5. The time can only be measured in discrete chunks (depending on the accuracy of the measuring device), whereas a U(0, 1) rv is continuous
6. An influenza pandemic is not just as likely to occur one year as the next events are not independent, viruses mutate and resistance decreases over time; they are not memoryless. So, the chance of one increases builds up (very loosely) over time. See http://community.tes.co.uk/forums/t/314672.aspx
7. The average number of children is a number divided by the total number of families, whereas the average number of siblings is a number divided by the total number of children. In a large family there are lots of children. Each of these has a lot of siblings, so this has the effect of raising the average number of siblings. To see this more clearly, imagine that there are 10 families of 1 child and 10 families with 2 children.
The average number of children per family is $(10\times 1+10\times 2)/20 = 1.5$.
The average number of siblings each child has is $(10\times 0 + 20\times 1)/30 = 0.667$
8. As you live longer, you have survived longer. So your expected age of death actually increases the longer you live. To see this more clearly, take an extreme case where someone lives beyond the average age expected at birth!
Teachers' Resources
Why do this problem?
This problem forces students to grapple with intuition in statistics and to challenge modelling assumptions. This is important because although statistical modelling is very powerful, knowledge of the areas in which a model is likely to break down is critical to avoid making significant predictive errors. This requires more than a simple algebraic understanding of statistics.Possible approach
This problem is good for discussion in groups and not ideally
suited for individual use, since misconceptions are best uncovered
by describing them to other people.
For each part, can anyone suggest compelling reasons why the
assumptions cannot be true exactly? Can they suggest how flawed the
assumptions are (from 'completely wrong' to 'highly accurate in
practice')? Discuss the reasons in groups. The goal is that
EVERYONE agrees on the reasoning. It might be that some students
doubt the validity of an argument but don't feel confident enough
to voice their opinion. Encourage all doubts to be expressed, as
this will encourage the clearest thinking of all.
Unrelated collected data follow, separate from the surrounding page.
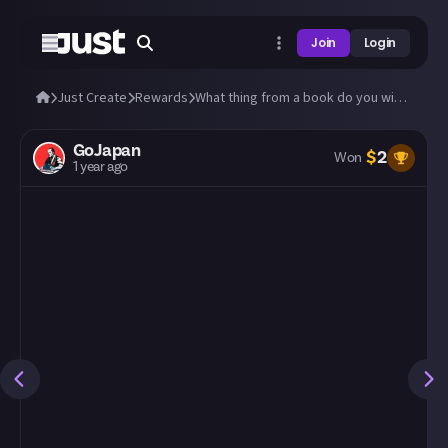
Join
Login
Just Create
Rewards
What thing from a book do you wish were real?
GoJapan
$
2
Won
1 year ago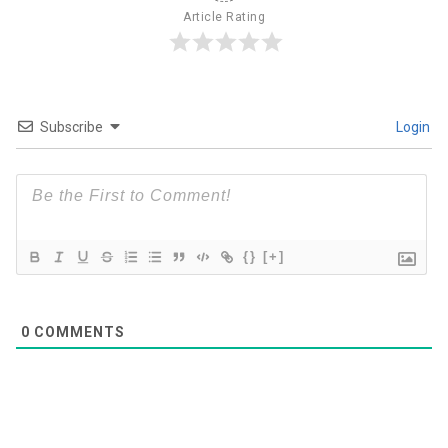
Article Rating
Subscribe
Login
{}
[+]
0
COMMENTS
One point to be careful about is that students might try to
disclaim an answer via faulty statistical reasoning based on
another statistical pre-conception. For example, the first part on
the coin toss might be argued away by saying 'If we have had
several heads, then the chance of a tail can't remain the same'.
Listening carefully to the arguments will help to pick up such
errors. Note that this is a very positive aspect of this problem:
the more flawed statistical reasoning that the question challenges,
the better.
Key questions
Does this part seem plausible to you?
Do you understand exactly the meaning of the technical
statistical language?
What 'extreme cases' of the situation might be considered to
test the validity of the assumption?
Possible extension
Creating similar statements is a really good way to come to
terms with the precise meaning of concepts in statistics. Could
students make statement involving the following concepts?
- Correlation
- Independence
- Poisson Distribution
- Binomial Distribution
- Continuous vs discrete random variables
Possible support
In a group discussion there is always a useful role for the
careful listener. Perhaps those struggling could be used as a
critical audience for the explanations of others?